Loucos Por Cinema!
Nosso enigma
Por Letícia Negreiros
Festival de Cannes 2024
Agnés Varda se considerava uma catadora de informações. O primeiro relato de “Os Catadores e Eu” diz que “catar era o espírito de antigamente”. Antes era uma atividade apenas feminina, uma exclusividade que se perdeu no tempo. “Minha mãe dizia-me: apanhe tudo, para não haver desperdícios” continua a fala. “Loucos por Cinema!” (Spectateurs! no original) faz seu máximo para seguir o conselho. Entre o documentário e a ficção, o longa-metragem se estende por significados e debates, refletindo e demonstrando várias facetas do cinema.
Arnaud Desplechin inicia sua narrativa de um ponto simples: tempo e movimento. A captura de movimentos nas artes visuais. Então, o tempo fotografado. Então, o cinema, a reprodução de tempo e movimento. Desplechin nos instiga: o que acontece com a realidade quando ela é projetada? Não é uma pergunta de simples resposta. Há o parecer acadêmico, mencionado e usado como base para parte da trajetória que nos é contada, mas não são determinantes. A ideia de uma arte maior ou menor no cinema não soa certa para Desplechin. Não há bonito ou feio. O cinema é, antes de tudo, sentimento e experiência.
Para ele, é algo fortemente ligado a uma paixão, um chamado. “Loucos por Cinema!” traz uma perspectiva do que é viver o cinema em duas instâncias: o fazer e o consumir. A diferença entre elas é nítida, mas a separação é sutil e, no que o diretor nos apresenta, por vezes inexistente. Emprestando suas memórias a Paul (Louis Birman, Milo Machado-Graner, Sam Chemoul, Salif Cisee), seu alter ego, busca validar a necessidade de viver produzindo. O consumir é mais antigo em sua vida e ajuda a perceber um vínculo mais profundo com o fazer cinematográfico. A lembrança de sua primeira vez no cinema é marcante, mas o convívio com filmes vem de antes. Estar no meio produtivo é primordial para que se perceba como indivíduo.

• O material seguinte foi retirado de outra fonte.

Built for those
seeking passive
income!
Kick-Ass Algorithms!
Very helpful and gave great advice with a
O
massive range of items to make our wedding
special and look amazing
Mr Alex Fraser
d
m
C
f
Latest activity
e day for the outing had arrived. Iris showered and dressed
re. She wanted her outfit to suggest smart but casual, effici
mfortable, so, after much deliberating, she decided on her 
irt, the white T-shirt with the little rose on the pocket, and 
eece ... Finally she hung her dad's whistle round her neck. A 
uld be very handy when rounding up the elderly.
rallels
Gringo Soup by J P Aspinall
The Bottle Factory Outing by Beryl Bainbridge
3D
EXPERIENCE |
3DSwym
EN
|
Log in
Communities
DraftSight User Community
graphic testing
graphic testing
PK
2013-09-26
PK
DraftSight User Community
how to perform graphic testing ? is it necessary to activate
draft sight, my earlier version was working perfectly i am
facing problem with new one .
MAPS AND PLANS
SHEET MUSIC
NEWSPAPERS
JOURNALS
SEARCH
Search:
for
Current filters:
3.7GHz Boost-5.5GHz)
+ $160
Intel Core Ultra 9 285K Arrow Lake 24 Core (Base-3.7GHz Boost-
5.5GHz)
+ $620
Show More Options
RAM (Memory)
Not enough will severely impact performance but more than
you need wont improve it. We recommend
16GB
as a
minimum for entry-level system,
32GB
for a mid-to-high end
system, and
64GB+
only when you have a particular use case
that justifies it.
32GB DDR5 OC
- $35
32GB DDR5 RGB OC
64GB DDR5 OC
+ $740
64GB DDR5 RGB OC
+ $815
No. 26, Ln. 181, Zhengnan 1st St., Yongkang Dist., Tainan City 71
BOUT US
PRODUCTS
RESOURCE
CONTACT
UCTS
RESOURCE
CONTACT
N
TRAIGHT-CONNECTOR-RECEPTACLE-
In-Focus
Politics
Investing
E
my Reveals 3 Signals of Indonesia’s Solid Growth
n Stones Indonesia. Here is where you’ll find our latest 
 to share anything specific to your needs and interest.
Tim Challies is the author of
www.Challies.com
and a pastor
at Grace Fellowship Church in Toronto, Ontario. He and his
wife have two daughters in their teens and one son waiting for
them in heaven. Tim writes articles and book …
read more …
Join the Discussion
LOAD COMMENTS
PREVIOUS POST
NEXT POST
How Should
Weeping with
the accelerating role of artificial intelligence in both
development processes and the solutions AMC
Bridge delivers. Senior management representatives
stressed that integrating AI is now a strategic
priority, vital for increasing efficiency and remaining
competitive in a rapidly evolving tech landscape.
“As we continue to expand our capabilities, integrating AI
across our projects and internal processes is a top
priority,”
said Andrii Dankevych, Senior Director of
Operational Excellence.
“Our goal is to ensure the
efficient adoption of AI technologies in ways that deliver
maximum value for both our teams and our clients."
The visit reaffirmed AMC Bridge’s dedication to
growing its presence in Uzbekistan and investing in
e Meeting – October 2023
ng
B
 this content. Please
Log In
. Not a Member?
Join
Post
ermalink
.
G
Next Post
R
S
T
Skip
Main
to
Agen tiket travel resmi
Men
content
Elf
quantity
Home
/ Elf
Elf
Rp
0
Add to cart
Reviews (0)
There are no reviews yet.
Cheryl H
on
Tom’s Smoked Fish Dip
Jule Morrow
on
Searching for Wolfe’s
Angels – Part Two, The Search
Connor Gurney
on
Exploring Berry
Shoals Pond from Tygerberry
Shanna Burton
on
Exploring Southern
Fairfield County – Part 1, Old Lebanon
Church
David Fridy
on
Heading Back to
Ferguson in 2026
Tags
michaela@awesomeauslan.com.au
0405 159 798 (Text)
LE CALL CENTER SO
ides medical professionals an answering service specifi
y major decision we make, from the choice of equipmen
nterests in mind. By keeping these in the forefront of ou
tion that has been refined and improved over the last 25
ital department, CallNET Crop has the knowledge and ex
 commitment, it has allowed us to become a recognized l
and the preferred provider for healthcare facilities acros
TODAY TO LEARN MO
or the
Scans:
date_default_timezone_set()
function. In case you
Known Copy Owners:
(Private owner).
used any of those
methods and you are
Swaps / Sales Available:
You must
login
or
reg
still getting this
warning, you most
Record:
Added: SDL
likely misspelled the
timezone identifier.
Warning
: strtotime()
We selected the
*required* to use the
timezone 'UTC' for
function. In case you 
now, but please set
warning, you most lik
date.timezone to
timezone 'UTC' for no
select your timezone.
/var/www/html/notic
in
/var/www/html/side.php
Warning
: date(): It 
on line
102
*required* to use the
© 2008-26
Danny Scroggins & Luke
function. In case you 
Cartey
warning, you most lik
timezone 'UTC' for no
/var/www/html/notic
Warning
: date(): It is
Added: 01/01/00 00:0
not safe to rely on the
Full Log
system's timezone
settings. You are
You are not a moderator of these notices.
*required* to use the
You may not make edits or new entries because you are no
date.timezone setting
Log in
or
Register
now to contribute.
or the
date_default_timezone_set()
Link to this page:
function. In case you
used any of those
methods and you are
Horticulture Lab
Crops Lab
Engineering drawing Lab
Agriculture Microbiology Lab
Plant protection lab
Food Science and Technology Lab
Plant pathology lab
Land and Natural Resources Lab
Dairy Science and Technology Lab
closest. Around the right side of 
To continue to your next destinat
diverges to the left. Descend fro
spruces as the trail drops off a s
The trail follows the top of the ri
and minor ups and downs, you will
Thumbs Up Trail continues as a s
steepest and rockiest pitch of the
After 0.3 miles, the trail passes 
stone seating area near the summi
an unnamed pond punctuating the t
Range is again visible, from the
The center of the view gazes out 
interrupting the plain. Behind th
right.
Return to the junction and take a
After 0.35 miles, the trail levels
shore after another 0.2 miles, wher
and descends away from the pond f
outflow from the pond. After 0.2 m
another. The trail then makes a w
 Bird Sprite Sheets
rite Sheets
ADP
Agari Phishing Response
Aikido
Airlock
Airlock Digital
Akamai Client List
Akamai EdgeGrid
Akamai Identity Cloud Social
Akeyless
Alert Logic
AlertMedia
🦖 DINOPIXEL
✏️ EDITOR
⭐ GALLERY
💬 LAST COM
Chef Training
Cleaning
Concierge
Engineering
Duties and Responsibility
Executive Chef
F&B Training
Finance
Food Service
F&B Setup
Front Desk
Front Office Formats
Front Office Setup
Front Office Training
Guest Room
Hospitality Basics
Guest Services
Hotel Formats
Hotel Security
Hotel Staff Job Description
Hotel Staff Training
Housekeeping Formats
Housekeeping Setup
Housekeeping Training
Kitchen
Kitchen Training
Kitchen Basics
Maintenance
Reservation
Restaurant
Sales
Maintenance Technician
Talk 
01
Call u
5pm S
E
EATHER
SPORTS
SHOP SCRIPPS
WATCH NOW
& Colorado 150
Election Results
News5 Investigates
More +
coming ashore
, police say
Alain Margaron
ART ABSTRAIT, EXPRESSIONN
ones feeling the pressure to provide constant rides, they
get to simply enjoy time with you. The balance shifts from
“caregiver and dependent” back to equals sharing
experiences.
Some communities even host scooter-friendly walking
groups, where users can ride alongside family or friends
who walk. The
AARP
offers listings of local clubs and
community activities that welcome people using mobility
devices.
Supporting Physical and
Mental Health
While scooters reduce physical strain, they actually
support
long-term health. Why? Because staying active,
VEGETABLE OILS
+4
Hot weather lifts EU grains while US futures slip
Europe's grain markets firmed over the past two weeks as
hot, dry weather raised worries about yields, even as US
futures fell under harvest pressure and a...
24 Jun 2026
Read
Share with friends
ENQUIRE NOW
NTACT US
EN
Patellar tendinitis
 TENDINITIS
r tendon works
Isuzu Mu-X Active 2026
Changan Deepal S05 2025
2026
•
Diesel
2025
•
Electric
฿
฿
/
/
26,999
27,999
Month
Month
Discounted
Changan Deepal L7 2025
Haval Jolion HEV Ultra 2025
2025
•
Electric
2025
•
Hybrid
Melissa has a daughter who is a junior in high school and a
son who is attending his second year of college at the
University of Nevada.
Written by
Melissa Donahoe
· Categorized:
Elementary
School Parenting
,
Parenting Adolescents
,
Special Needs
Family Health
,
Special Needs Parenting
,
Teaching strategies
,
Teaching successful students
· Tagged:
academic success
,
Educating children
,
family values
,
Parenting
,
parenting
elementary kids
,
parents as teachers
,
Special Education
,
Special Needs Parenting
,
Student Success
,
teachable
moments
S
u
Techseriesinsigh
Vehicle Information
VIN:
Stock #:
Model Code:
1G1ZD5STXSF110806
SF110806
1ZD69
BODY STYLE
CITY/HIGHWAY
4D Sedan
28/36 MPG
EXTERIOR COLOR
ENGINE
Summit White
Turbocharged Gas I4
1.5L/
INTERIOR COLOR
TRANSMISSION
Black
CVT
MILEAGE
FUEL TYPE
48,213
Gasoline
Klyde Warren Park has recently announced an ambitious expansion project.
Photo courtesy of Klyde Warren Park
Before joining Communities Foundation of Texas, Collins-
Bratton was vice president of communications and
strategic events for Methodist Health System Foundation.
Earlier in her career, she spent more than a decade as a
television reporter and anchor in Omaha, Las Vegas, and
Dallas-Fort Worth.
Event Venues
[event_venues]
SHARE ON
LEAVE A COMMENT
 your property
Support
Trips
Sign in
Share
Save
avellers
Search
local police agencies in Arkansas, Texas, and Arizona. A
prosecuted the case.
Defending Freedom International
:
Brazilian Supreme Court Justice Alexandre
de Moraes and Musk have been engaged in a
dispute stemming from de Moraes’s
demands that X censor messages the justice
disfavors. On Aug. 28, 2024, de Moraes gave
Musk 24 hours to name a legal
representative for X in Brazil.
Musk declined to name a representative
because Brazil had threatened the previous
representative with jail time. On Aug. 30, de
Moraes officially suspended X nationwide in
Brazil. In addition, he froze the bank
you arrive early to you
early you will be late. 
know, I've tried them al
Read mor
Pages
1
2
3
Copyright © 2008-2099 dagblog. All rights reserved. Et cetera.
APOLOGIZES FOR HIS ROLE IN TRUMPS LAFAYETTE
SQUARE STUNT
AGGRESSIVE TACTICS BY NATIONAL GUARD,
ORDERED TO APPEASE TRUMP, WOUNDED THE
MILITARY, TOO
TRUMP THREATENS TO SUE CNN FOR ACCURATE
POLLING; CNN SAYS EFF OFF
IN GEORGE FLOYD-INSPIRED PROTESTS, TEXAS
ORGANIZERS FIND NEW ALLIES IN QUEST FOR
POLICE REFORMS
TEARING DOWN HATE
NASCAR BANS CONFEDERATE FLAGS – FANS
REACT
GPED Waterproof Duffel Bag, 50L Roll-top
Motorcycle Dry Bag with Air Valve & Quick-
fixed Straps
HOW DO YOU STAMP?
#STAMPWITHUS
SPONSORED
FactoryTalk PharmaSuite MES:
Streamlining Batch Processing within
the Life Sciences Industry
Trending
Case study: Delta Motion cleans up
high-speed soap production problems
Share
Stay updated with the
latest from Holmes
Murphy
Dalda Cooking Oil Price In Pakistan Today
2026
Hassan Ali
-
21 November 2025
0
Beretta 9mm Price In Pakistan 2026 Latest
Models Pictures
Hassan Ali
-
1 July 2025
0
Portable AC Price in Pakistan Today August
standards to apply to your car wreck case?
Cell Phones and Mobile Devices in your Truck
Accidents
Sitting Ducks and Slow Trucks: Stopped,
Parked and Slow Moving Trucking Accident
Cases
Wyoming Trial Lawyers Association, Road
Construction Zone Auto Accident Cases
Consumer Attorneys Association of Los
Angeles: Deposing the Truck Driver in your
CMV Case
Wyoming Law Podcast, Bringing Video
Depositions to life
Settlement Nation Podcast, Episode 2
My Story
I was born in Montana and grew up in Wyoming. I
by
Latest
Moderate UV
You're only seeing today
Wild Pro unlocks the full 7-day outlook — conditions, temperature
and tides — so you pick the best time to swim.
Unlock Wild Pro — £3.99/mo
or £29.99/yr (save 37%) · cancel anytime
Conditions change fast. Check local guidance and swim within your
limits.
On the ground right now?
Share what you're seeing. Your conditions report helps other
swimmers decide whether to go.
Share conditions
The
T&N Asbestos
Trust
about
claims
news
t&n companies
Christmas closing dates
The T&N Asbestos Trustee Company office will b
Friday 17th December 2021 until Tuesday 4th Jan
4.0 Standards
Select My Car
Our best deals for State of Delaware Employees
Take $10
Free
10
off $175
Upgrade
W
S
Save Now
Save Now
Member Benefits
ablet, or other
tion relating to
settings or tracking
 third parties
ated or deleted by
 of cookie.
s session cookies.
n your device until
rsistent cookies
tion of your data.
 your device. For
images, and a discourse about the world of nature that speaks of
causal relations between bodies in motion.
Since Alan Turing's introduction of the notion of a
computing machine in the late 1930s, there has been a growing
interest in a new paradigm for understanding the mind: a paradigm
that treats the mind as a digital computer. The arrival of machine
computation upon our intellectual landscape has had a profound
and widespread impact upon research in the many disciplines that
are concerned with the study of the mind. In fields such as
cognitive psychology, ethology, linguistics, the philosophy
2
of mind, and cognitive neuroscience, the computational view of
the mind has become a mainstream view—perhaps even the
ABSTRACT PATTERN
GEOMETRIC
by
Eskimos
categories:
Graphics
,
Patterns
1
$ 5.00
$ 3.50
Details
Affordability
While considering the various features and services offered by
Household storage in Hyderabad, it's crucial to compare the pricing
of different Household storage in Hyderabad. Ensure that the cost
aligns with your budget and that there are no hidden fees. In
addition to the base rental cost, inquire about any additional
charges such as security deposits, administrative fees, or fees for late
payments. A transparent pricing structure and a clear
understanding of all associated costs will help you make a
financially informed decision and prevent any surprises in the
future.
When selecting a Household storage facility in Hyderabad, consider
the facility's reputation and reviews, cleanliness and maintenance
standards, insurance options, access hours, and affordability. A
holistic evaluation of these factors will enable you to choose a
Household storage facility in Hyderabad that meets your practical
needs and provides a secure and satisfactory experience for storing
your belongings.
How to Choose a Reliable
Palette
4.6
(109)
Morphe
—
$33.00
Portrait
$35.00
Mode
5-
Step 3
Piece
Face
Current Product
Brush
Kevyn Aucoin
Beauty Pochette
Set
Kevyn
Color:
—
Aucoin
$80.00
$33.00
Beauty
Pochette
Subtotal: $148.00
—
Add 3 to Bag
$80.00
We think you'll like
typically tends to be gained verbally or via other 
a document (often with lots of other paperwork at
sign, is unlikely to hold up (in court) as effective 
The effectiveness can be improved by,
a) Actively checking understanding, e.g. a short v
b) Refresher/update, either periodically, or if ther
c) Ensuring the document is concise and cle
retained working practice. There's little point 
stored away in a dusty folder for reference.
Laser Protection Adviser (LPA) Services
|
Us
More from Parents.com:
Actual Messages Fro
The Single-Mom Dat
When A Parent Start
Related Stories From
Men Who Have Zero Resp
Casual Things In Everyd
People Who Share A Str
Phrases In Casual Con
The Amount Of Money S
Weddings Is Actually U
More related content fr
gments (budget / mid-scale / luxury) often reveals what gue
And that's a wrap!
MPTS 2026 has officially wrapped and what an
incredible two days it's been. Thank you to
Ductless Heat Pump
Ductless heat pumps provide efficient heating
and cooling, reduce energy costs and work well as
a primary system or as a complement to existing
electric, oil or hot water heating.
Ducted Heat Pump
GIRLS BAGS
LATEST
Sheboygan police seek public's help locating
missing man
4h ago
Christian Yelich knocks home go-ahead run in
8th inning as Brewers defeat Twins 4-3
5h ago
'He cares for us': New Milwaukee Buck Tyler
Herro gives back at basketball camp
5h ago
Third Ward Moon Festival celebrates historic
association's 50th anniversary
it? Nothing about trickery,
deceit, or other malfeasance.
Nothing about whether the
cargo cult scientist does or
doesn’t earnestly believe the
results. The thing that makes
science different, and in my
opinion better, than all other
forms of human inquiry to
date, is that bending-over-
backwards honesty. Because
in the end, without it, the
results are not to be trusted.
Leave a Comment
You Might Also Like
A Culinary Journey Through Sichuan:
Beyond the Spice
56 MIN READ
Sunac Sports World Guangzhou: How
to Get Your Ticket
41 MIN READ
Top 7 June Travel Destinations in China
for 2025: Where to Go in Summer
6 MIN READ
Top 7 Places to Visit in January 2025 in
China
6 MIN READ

Aspectos de linguagem escolhidos por Desplechin até pincelam essas nuances, mas não chegam a separá-las. A mistura de documentário e ficção acaba por enriquecer o diálogo estabelecido entre essas alçadas. Momentos roteirizados que mostram a trajetória de vida de Paul exploram o fazer. O personagem tem a vontade pulsante de estar no cinema, fazendo-o e vivendo-o. Por mais que de fato viva disso, Desplechin parece encarar como um sonho. A escolha da fotografia – encabeçada por Noé Bach – em representar esses momentos com uma luz levemente enevoada traz um ar onírico e garante, com certeza, que essa é a parte ficcional do longa. As entrevistas que entrecortam a história trazem outros pontos de vista, de pessoas variadas com experiências distintas. Com elas “Loucos por Cinema!” mostra um cinema multifacetado, reforçando a ideia de que, antes de tudo, está o sentimento e o indivíduo. A forma como o filme fala com cada espectador é única.
Mas o que acontece com a realidade quando ela é projetada? Desplechin trata essa como uma pergunta de muitas respostas. Perspectivas individuais, assim como o cinema. Traz menções acadêmicas, cita Bazin, Panofsky, Cavell… É possível achar uma resposta nas entrevistas que traz ao longo do filme. Para o próprio, a realidade cintila em significações. A projeção dá significado ao mundo.
Por mais que pareça demasiado filosófico, “Loucos por Cinema!” é bem didático em defender seu ponto. A narração, ao abordar assuntos que podem parecer complexos em um primeiro instante, é ponderada e eloquente. As conexões são maravilhosamente projetadas e se desenrolam sem esforço diante do espectador, quase como se estivéssemos pensando sozinhos e o raciocínio fosse nosso o tempo todo. Além da alternância entre ficção e documentário, a montagem – assinada por Laurence Briaud – traz trechos de outros filmes e outras obras, ilustrando o que Desplechin exemplifica e defende ao fazer um grande apanhado sobre o que é o cinema.
Ao final, temos apenas a resposta do diretor. Não é universal e muito menos definitiva. Pessoalmente, acho que “Loucos por Cinema!”, parte da mostra Sessões Especiais do Festival de Cannes 2024, vai por um caminho interessante, não apenas em sua definição, mas no complemento que dá a ela. O que acontece com a realidade quando ela é projetada é o nosso enigma. Talvez pela individualidade de cada perspectiva, talvez pela troca de experiências que possibilita. Segundo Desplechin, o filme pretende “celebrar os cinemas e sua magia múltipla”.